Work to complete |
**1)** Condense the paragraph of the pied-affaire article that begins "To use an engagement-ring analogy" into a short bulleted list that keeps its price ranges and its comparison.
**2)** Answer these from the pied-affaire article, one line each:
(a) What did the client tell his wife to explain the apartment tour?
(b) Which firm is Michele Kleier president of?
(c) Why do philandering buyers often choose new condominium buildings?
**3)** Return the stretch of the pied-affaire article starting at "Asked who precisely" and ending at "women live there.", copied word for word.

(Beginning of Study text)

A few minutes later, the banker called Mr. Sukenik from his cellphone.

"He was furious," Mr. Sukenik said. After a moment, the client, apparently understanding that he was to blame for not making the situation plainer, "very gingerly and very gently explained to me that 'Anne' was not his wife." the broker said.

"He handled it with her by saying he was surprising her for their anniversary," said Mr. Sukenik, who wound up touring the client's wife and 20-something girlfriend through the apartment separately. (Not long after the closing, Mr. Sukenik said, his client filed for divorce.)

Such soap-opera skulduggery is all in a day's work for brokers who become involved, knowingly or not, with a client seeking a place for extramarital assignations. But business is business, and for brokers, the rewards can occasionally be high, as some philandering spouses seem not to blink when it comes to housing the object of their affection.

To use an engagement-ring analogy, pied-affaires range from the micro-diamond-chip variety (one-bedroom rentals in the $2,000 to $2,500 range), to a respectable one or two carats ($1 million to $2 million, or, in a rental, $4,000 to $5,000 a month), all the way up to more-than-respectable, multimillion-dollar dazzlers. (In comparison, Bernard Kerik's rented Battery Park City two-bedroom love nest seems downright proletariat.)

Asked who precisely looks for these specialized second homes, brokers answer that, with some exceptions, the old stereotypes hold true: well-off older men seeking to set up young, attractive women in style - in a condominium, if they can afford it, or a rental, if they cannot. Many times, though hardly always, the men retain ownership of the place and simply let the women live there.

"In the movie 'Pretty Woman,' she only wanted to get married, but a lot of the pretty women in New York really only want a condo," said Michele Kleier, president of Gumley Haft Kleier, who has brokered her share of such transactions, typically condominiums in the $2 million to $3 million range.

Among this demographic, condos are prized particularly for their less-intrusive (compared to co-ops) application process and their usual indifference to the divergence of identity between owner and occupant. Because established condos can be almost as nosy as co-ops, philandering buyers often turn to new condominium buildings, where screening is often more perfunctory. Sometimes, they buy them in their own names, and other times, they set up a corporation for the purpose of making the investment.

(End of Study text)
(Beginning of Exercise data)

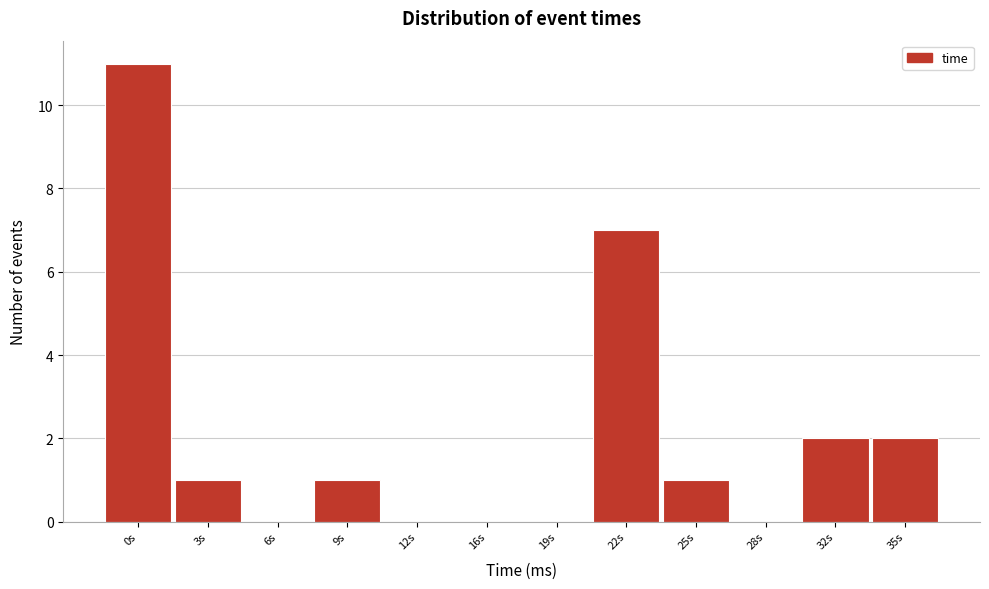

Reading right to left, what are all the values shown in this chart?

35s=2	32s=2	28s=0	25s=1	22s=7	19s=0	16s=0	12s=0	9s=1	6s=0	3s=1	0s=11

(End of Exercise data)

Set of answers |
**1)**
- Smallest ("micro-diamond-chip"): one-bedroom rentals at $2,000 to $2,500.
- Middle ("one or two carats"): $1 million to $2 million to buy, or $4,000 to $5,000 a month to rent.
- Top end: multimillion-dollar "dazzlers."
- By comparison, Bernard Kerik's rented two-bedroom in Battery Park City looks "downright proletariat."

**2)**
(a) He said he was surprising her for their anniversary.
(b) Gumley Haft Kleier.
(c) Screening there is often more perfunctory.

**3)**
Asked who precisely looks for these specialized second homes, brokers answer that, with some exceptions, the old stereotypes hold true: well-off older men seeking to set up young, attractive women in style - in a condominium, if they can afford it, or a rental, if they cannot. Many times, though hardly always, the men retain ownership of the place and simply let the women live there.